Lakeside for a lifetime

Chat about water safety, lake activities

  • On the first official day of summer, Kipp Walters, park ranger with the Corps of Engineers at Clinton Lake, will answer questions about water safety, as well as recreation opportunities at the lake.Submit a question

Around 8 a.m. every day, Buck Sanders shows up at Clinton Marina like the other employees – except Sanders doesn’t get paid.

Sanders, 86, has come to the marina nearly every day for about nine years to fish, do carpentry work and other odd jobs and “just sit around and shoot the bull” with everyone there, he says.

“It gives me a second home. It keeps me out of the bars, probably,” Sanders said.

Sanders comes out from his home on West 27th Street Terrace at about 8 a.m. – or a little before sunup if he plans to fish off the marina dock – and stays until about 11 a.m., chatting with or offering help to customers, employees or anyone else who wanders by. Then, some days, he comes back in the afternoon.

“He’s here more than the employees are,” marina manager Lee Kennedy said. “At least they take a few days off from time to time.”

When Sanders arrived in Lawrence in 1948, a sign listed the city’s population as 18,000, he said. He met Kennedy around that time when they worked at competing auto service stations at 23rd and Louisiana streets.

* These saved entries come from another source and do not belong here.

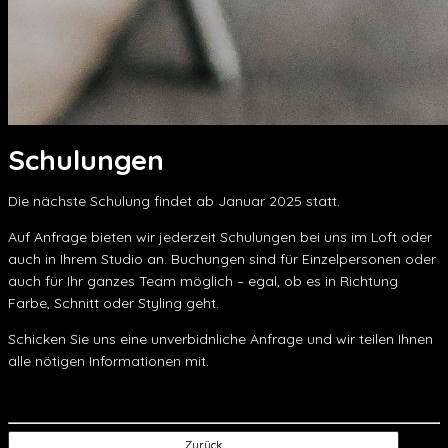
Schulungen
Die nächste Schulung findet ab Januar 2025 statt.
Auf Anfrage bieten wir jederzeit Schulungen bei uns im Loft oder
auch in Ihrem Studio an. Buchungen sind für Einzelpersonen oder
auch für Ihr ganzes Team möglich – egal, ob es in Richtung
Farbe, Schnitt oder Styling geht.
Schicken Sie uns eine unverbidnliche Anfrage und wir teilen Ihnen
alle nötigen Informationen mit.
Zurück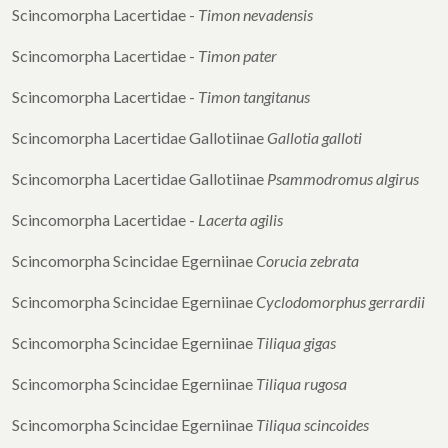
Scincomorpha Lacertidae -
Timon nevadensis
Scincomorpha Lacertidae -
Timon pater
Scincomorpha Lacertidae -
Timon tangitanus
Scincomorpha Lacertidae Gallotiinae
Gallotia galloti
Scincomorpha Lacertidae Gallotiinae
Psammodromus algirus
Scincomorpha Lacertidae -
Lacerta agilis
Scincomorpha Scincidae Egerniinae
Corucia zebrata
Scincomorpha Scincidae Egerniinae
Cyclodomorphus
gerrardii
Scincomorpha Scincidae Egerniinae
Tiliqua gigas
Scincomorpha Scincidae Egerniinae
Tiliqua rugosa
Scincomorpha Scincidae Egerniinae
Tiliqua scincoides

Sanders later worked as an aircraft mechanic and then moved in to carpentry. He helped build his own house, where he still lives, in 1952. Just this winter, he helped build the marina’s new office.

“He’s pretty spry for his age,” Kennedy said.

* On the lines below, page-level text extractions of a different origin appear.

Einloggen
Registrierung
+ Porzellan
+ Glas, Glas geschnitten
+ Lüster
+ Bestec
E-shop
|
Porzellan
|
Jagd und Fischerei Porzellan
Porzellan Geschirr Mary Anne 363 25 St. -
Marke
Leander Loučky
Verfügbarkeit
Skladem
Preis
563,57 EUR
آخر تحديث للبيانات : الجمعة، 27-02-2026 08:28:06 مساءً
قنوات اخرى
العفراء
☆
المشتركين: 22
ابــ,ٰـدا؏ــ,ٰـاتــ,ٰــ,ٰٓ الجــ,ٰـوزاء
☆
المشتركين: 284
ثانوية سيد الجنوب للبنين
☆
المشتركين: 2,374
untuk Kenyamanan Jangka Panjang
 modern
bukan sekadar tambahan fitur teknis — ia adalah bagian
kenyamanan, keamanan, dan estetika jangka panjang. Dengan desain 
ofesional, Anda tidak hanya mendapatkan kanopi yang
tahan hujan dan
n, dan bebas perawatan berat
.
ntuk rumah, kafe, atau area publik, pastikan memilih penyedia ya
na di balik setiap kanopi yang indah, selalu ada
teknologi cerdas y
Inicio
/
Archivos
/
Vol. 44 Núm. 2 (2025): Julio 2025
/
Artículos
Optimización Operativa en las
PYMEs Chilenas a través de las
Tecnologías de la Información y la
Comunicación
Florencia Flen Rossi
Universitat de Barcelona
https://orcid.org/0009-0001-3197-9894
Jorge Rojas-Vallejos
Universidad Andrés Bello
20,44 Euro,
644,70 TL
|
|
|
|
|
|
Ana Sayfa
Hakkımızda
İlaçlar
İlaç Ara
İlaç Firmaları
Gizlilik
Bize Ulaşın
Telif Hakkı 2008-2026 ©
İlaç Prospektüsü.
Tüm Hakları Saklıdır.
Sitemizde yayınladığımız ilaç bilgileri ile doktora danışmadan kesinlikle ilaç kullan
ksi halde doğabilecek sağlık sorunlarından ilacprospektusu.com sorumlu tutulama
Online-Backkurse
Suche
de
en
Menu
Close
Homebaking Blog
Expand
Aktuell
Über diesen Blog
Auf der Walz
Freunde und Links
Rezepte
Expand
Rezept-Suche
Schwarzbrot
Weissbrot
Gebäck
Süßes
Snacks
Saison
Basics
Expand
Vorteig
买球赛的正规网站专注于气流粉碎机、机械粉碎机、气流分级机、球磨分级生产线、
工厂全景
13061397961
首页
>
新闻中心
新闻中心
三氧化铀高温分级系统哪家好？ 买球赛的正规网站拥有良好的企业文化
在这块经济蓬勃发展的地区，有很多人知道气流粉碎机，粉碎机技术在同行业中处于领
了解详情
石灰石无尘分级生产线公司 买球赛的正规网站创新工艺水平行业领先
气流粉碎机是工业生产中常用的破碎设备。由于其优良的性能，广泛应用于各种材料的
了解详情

He also built the dining tables on the dock outside the Johnny’s Jerkwater Cafe restaurant at the marina. In return for that work, the eatery gives him free meals.

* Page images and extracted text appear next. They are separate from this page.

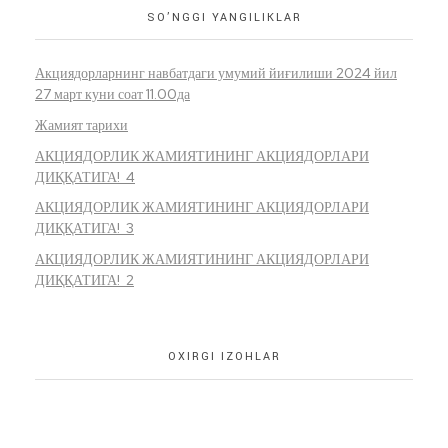
SO’NGGI YANGILIKLAR
Акциядорларнинг навбатдаги умумий йиғилиши 2024 йил
27 март куни соат 11.00да
Жамият тарихи
АКЦИЯДОРЛИК ЖАМИЯТИНИНГ АКЦИЯДОРЛАРИ
ДИҚҚАТИГА! 4
АКЦИЯДОРЛИК ЖАМИЯТИНИНГ АКЦИЯДОРЛАРИ
ДИҚҚАТИГА! 3
АКЦИЯДОРЛИК ЖАМИЯТИНИНГ АКЦИЯДОРЛАРИ
ДИҚҚАТИГА! 2
OXIRGI IZOHLAR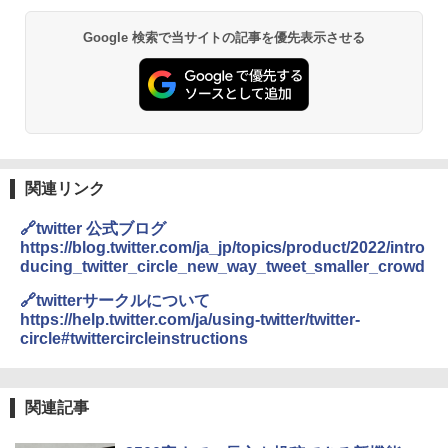
Google 検索で当サイトの記事を優先表示させる
関連リンク
🔗twitter 公式ブログ
https://blog.twitter.com/ja_jp/topics/product/2022/intro
ducing_twitter_circle_new_way_tweet_smaller_crowd
🔗twitterサークルについて
https://help.twitter.com/ja/using-twitter/twitter-
circle#twittercircleinstructions
関連記事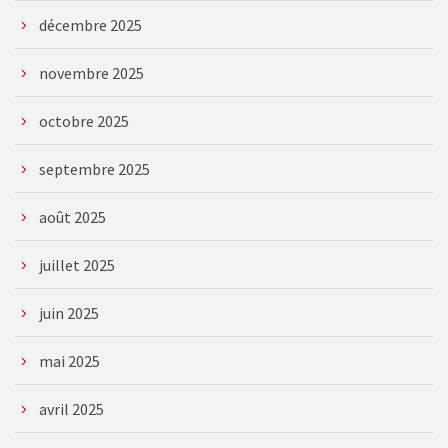
décembre 2025
novembre 2025
octobre 2025
septembre 2025
août 2025
juillet 2025
juin 2025
mai 2025
avril 2025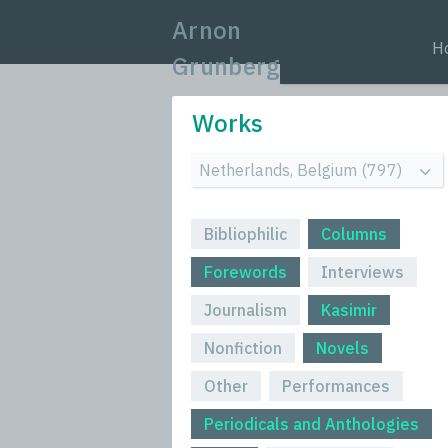
Arnon
H
Grunberg
Works
Bibliophilic
Columns
Forewords
Interviews
Journalism
Kasimir
Nonfiction
Novels
Other
Performances
Periodicals and Anthologies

“He fixes darn near everything that’s broken,” marina owner Megan Hiebert said.

He began fishing at the marina 13 years ago, but he became a fixture after Hiebert bought the marina nine years ago.

“She didn’t know that when she bought the marina, I’d come with it,” Sanders said.

Ever since, the marina’s workers have enjoyed his companionship, along with the occasional catch of fish and tomatoes from his garden at home. Kennedy said Sanders was likely to strike up a friendship with anyone who wandered in.

“He never met a stranger,” Kennedy said.

Sanders said he had found a family of sorts at the marina.

“This place has probably kept me alive as long as I have been,” he said.